Cet ouvrage fait suite à un colloque tenu à Montréal en 2004 et réunit les communications d’une vingtaine d’auteures sur la réception de la notion d’une troisième vague féministe dans le contexte des analyses et des pratiques québécoises. Autour de ce dénominateur commun, les textes remettent en question la pertinence et l’intérêt d’appréhender le féminisme selon cette conceptualisation. Fascinant exercice qui révèle un féminisme québécois en voie de se décentrer du giron des écrits féministes français, pris en flagrant délit de vagabondage théorique, alors que nombre de textes puisent à un ensemble éclaté de sources pour alimenter une réflexion originale. On peut également tirer certaines
conclusions à partir de ce que les textes n’abordent pas : ainsi le rapport historique du féminisme québécois à l’identité nationale et au nationalisme est-il pratiquement absent des préoccupations exprimées par ce collectif d’auteures, bien que les questions de générations, d’identités et de mémoire y soient largement abordées.
Dans un long texte qui sert d’introduction à l’ouvrage, Maria Nengeh Mensah pose les balises de l’exercice : si les ouvrages et les réflexions en anglais sont prolifiques sur la troisième vague, ce n’est pas le cas des écrits en français. Pourtant, l’expression «troisième vague» suscite aussi des questionnements dans les milieux francophones, questionnements exprimés à travers un ensemble de communications. Celles-ci, malgré leur hétérogénéité, forment un tout cohérent qui donne la couleur des changements en voie de s’opérer au sein des analyses et des pratiques des
féministes de la majorité au Québec. De même,
[…] si nous ne pouvons cerner la troisième vague du féminisme dans un concept définitif, nous pouvons toutefois affirmer qu’elle reste corrélative de certains malaises : face au recul du féminisme dans les valeurs sociétales, face au ressac antiféministe, en réaction aussi à un féminisme qui a mauvaise presse. Et finalement, face aussi aux défis que présente l’élaboration d’un féminisme postvictimaire et multi-identitaire (p. 20).
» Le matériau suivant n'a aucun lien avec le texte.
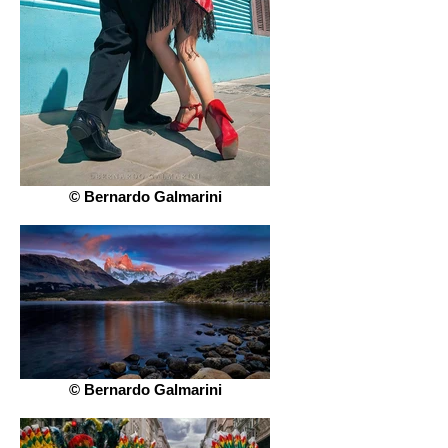
© Bernardo Galmarini
© Bernardo Galmarini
Les seize textes sont regroupés en sept dialogues : «Expressions», «Histoires», «Enjeux queer», «Défis gais», «Corporéités», «Et les hommes?» ainsi que «Rendez-vous». Sont mentionnés tout au long de l’ouvrage les thèmes liés au pouvoir (avec en filigrane la sexualité et les rapports sociaux de sexe), à la mondialisation, aux conflits générationnels, à une réaction brutale (backlash), et à la relation entre la théorie, la pratique et la culture populaire. Certains sujets clandestins (underground) et marginaux par rapport à l’imaginaire d’un certain féminisme québécois qui veut être représentatif de la parole majoritaire sont abordés : nous pensons ici à la communication de Mélina Bernier sur l’artiste Orlan et son théâtre de la chair, ou encore au thème de l’autonomie selon la perspective du mouvement des femmes handicapées, développé dans le texte de Monique Lanoix.
[…]
L’ouvrage Dialogues sur la troisième vague féministe marque un moment important dans la construction d’un corpus théorique propre au féminisme québécois. Il fait état du grand brassage qui remue les a priori sur lesquels s’est construit le féminisme des femmes de la majorité au Québec. Cela en fait une lecture nécessaire pour saisir les enjeux de notre temps.